Contemporary Primary Sources: Taffa & Taffa [2009] FamCA 85

The parties, of Lebanese background, were married in Kuwait in 1973, though had moved to Australia in 1985 and maintained dual citizenship. In October 1998 the parties divorced Islamically through a local Islamic centre, then in November 1998 attended the Lebanese embassy and executed a power of attorney to allow their respective lawyers in Lebanon to proceed with the divorce application (and bypass the Australian legal system). These proceedings were not possible in Australia due to the maintenance of a mandatory one year separation period before divorces are granted. The divorce was subsequently granted in November 1998 in the Jaafarite Canonical Court in Lebanon, with the decree that neither party had rights or obligations towards the other. The husband subsequently remarried.

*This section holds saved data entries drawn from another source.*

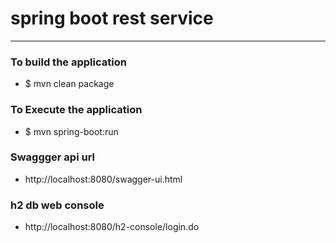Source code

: # spring boot rest service 

---

### To build the application 
* $ mvn clean package 


### To Execute the application 
* $ mvn spring-boot:run 


### Swaggger api url 
* http://localhost:8080/swagger-ui.html


### h2 db web console 
* http://localhost:8080/h2-console/login.do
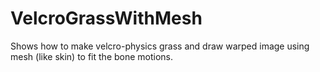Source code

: # VelcroGrassWithMesh
 Shows how to make velcro-physics grass and draw warped image using mesh (like skin) to fit the bone motions.
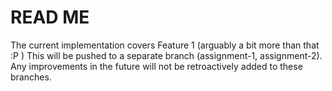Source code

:# READ ME

The current implementation covers Feature 1 (arguably a bit more than that :P )
This will be pushed to a separate branch (assignment-1, assignment-2). 
Any improvements in the future will not be retroactively added to these branches.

The wife appealed subsequently applied for a divorce in the Australian courts under s 104(4) of the Family Law Act 1975 (Cth), stating that this outcome was a denial of natural justice.

The case stemmed on the recognition of the Lebanese divorce on the grounds that the parties had no ‘property of consequence’ in Australia (it was in Lebanon, where the wife had initiated court proceedings against the husband) and that the parties sought to bypass Australian law.

This case was unsuccessfully appealed by the applicant in Taffa & Taffa [2012] FamCA 181.